Perhaps the most thrilling part of our recent installation of Patrick Lannan’s interior plants and a vertical garden at Oculus VR is that I was also commissioned to create two moss wall panels for their work studio. I’d worked on these panels a couple of times in the past, but these were the largest I have worked on in terms of square footage. It was quite a project, I must say!
Conceptually, it’s a simple process. In execution, it’s also relatively straightforward, but exceptionally time-consuming and a bit tedious. Very worth the effort, though, and it’s thrilling as all get-out to know you’re gluing in the final clump of moss.
First off is to build the frame: plywood backing with 1×4 lumber framing. I chose premium pine for the framing instead of a higher grade wood, because these are going to be fitted with additional steel frames later and the wood frames we built will appear more like matte board on a photo frame. We cut in the framing with mitered corners, and attached it with finishing nails. The inside surface we painted in a lime green that’s close enough to the moss color, and all the rest (frame and back) are painted matte black.
Reindeer moss is an interesting critter. It’s commonly used in crafts and floristry, and is often sold in garden centers as a topper for potted houseplants. Botanically, it’s Cladonia rangiferina – it’s not actually a moss, but rather is a lichen. It grows on forest floors, near the edges of the forest in bright light. The bulk of retail production comes from Norway, where it’s the primary forage for reindeer (thus it’s name). It has to be farmed and harvested carefully, so as not to starve the animals. Interestingly enough, the packages come with clear evidence that it’s grown on a forest floor: there are twigs and pine cones and pine needles galore embedded in the lichen, and much of that has to be picked out before gluing.
The moss is dyed in a dozen colors, and is also treated with a saline solution to keep it spongy, and flame retardants for reasons unknown to me. You can get the stuff online or in retail stores (I used the brand SuperMoss.com, and have the good fortune of being able to get it in bulk at the San Francisco Flower Mart at wholesale pricing). The biggest bummer of it is that you basically only use about a third to a half of each box after trimming out the root-ends of the lichen and removing twigs and cones.
Basically, you’re looking for “the good stuff” within a box. It’s kinda like getting just the florets when you cook broccoli, instead of the whole stalk.
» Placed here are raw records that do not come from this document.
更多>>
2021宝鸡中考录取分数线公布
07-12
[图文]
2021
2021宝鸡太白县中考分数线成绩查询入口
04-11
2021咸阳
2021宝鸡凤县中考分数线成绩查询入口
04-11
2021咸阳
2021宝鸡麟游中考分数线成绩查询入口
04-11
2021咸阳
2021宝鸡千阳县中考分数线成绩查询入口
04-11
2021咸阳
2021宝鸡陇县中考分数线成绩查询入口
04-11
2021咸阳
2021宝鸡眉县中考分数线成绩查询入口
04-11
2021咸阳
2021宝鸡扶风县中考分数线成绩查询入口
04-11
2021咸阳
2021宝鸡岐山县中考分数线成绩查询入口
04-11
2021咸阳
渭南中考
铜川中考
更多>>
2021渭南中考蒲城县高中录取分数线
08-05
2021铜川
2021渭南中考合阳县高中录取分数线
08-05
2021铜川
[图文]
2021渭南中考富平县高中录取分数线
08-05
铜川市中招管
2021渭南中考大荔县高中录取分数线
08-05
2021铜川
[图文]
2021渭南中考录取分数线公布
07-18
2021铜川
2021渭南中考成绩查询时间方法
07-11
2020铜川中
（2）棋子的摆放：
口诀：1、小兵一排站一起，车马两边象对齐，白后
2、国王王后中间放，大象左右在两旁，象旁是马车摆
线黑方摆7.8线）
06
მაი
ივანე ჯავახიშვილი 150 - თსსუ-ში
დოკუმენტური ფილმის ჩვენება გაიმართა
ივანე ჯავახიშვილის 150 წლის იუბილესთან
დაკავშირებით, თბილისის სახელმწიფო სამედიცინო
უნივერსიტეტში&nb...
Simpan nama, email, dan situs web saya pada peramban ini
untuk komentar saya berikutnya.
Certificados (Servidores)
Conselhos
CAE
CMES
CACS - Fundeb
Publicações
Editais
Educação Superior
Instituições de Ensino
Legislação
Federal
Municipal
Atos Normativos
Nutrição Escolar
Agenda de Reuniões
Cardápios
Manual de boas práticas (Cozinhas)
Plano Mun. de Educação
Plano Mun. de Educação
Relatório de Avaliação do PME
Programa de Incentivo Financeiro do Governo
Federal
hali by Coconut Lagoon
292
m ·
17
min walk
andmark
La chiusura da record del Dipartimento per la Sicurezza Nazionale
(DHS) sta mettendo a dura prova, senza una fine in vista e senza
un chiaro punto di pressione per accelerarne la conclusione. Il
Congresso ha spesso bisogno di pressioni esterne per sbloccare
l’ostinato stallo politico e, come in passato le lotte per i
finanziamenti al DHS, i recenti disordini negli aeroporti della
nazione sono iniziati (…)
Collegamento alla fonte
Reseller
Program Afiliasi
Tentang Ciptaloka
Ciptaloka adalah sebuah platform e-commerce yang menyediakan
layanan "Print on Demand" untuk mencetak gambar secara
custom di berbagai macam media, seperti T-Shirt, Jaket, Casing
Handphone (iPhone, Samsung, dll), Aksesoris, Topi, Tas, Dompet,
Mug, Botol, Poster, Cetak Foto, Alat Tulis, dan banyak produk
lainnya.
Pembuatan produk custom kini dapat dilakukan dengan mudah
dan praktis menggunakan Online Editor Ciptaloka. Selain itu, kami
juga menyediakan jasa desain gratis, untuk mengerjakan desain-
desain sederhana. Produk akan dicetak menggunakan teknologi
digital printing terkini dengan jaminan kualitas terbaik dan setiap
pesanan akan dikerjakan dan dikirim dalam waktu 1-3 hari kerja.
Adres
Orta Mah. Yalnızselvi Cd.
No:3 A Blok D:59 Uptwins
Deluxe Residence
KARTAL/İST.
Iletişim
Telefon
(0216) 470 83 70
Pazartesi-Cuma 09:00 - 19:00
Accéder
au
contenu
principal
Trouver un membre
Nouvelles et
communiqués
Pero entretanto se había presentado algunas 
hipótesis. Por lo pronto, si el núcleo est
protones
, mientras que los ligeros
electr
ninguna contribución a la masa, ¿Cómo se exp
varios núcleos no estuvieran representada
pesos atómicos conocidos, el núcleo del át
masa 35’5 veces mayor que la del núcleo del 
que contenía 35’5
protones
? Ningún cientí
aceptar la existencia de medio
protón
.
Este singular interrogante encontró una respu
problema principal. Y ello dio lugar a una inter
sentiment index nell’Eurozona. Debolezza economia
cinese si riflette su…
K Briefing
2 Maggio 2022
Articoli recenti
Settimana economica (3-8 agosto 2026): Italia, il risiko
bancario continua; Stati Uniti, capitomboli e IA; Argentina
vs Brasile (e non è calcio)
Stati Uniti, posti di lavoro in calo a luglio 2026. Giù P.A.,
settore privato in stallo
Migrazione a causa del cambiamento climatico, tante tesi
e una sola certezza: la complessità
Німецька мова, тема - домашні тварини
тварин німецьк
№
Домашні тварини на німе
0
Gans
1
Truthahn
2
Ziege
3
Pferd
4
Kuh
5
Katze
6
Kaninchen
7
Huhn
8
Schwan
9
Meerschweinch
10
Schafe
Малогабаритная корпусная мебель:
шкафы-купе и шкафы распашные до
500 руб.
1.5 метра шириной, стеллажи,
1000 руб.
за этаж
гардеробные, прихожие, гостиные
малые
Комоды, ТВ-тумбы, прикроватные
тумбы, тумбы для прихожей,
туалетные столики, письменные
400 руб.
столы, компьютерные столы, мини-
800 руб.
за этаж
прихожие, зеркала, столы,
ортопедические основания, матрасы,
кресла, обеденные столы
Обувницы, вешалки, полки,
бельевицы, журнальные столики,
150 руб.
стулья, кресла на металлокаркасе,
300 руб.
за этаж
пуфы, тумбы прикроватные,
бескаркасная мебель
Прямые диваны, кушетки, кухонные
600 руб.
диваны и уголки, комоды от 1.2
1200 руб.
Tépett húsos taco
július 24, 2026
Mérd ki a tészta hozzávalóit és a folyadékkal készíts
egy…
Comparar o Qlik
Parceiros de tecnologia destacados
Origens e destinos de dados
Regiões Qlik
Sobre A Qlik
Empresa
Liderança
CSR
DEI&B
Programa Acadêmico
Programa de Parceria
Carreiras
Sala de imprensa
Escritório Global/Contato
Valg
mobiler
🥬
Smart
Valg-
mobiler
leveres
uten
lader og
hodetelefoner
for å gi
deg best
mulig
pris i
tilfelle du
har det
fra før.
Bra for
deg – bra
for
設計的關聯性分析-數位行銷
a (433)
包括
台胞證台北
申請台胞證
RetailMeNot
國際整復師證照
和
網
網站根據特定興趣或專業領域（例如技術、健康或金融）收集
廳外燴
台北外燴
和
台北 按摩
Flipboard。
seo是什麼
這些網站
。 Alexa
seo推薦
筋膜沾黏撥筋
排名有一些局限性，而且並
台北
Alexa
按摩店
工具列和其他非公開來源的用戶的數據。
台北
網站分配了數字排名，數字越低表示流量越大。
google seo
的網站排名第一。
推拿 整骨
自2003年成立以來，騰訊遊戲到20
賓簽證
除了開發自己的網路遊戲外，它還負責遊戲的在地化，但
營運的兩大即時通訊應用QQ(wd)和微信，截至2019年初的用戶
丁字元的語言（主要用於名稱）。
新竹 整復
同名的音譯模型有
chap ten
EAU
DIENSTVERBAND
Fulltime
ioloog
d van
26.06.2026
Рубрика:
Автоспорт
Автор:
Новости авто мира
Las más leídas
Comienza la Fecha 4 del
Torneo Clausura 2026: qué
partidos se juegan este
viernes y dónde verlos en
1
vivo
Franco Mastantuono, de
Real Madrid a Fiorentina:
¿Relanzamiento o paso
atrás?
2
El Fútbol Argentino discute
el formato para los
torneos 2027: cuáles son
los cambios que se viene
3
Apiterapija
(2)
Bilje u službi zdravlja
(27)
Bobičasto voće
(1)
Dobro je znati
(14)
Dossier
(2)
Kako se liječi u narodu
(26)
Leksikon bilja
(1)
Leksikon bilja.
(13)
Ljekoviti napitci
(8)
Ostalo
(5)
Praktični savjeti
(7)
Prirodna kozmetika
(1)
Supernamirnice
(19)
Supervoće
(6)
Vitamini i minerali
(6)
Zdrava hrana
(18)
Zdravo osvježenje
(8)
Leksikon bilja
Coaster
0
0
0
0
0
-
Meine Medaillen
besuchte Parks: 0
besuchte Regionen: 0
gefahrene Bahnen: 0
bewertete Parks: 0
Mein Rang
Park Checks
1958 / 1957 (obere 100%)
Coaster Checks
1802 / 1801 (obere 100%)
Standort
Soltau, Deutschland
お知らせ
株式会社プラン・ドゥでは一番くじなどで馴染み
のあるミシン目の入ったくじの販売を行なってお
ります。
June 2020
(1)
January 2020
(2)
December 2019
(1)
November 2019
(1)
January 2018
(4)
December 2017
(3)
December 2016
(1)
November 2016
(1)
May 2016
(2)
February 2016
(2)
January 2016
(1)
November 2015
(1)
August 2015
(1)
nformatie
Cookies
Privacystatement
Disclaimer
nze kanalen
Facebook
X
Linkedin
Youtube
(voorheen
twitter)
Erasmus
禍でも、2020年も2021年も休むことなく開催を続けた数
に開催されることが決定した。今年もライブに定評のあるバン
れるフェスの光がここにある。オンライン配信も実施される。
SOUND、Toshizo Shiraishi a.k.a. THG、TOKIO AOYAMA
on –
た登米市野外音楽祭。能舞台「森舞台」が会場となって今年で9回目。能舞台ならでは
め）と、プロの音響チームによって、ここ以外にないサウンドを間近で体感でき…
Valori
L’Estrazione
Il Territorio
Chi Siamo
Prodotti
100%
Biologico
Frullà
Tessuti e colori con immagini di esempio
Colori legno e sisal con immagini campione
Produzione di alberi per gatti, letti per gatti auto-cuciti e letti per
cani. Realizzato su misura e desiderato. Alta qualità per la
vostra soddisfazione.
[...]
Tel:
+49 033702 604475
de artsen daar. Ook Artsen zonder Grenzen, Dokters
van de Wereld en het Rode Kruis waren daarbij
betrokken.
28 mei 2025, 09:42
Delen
You want to trim off the bottom end of a clump until you’ve got about 1 1/2 to 2 inches of lichen left. Then, it’s a simple matter of coating the cut end in a swirl of hot glue and sticking it in place in your frame. When you’ve got a 9-square-foot frame and a 20-square-foot frame, that means you’ll be doing this til you go blind with exhaustion. The 29 total square feet took me about 20 hours total of hot gluing.
Side notes: hot glue is hot. I’ve got 11 significant blisters to prove it. Also, in hindsight, I should have been wearing latex (or nitrile) gloves and a mask. Mask because the moss starts smoking when the hot glue hits it, and I’m sure the flame retardants and dyes aren’t great to inhale once vaporized. Gloves because your fingers will turn whatever color moss you’re working with, and the dye is still there after three days. Patrick said it looked like I’d been fingering Kermit.
That’s really the gist of it. The smaller 3×3 panel is hung in the bathroom and mounted on drywall. We mounted these with flush-mount hangers (they function similar to a hook-and-eye like you’d have instead of a snap on your slacks), and those are attached to the wall using drywall anchors. The larger 4×5 panel is hanging on brick in the kitchen. To hang that, the property manager had some 2×6’s bolted to the walls using concrete anchors. We simply screwed through the panels into the 2×6’s.
The end result is exquisite! A soft green field of lichen. Care is simple: since the plants are no longer alive, it’s really just about keeping it soft and spongy. If the lichen dries you can’t even tell the difference visually, but it becomes brittle. So, a simple misting with a spray-bottle every week or two will help keep it from drying out, and keep dust from settling into it.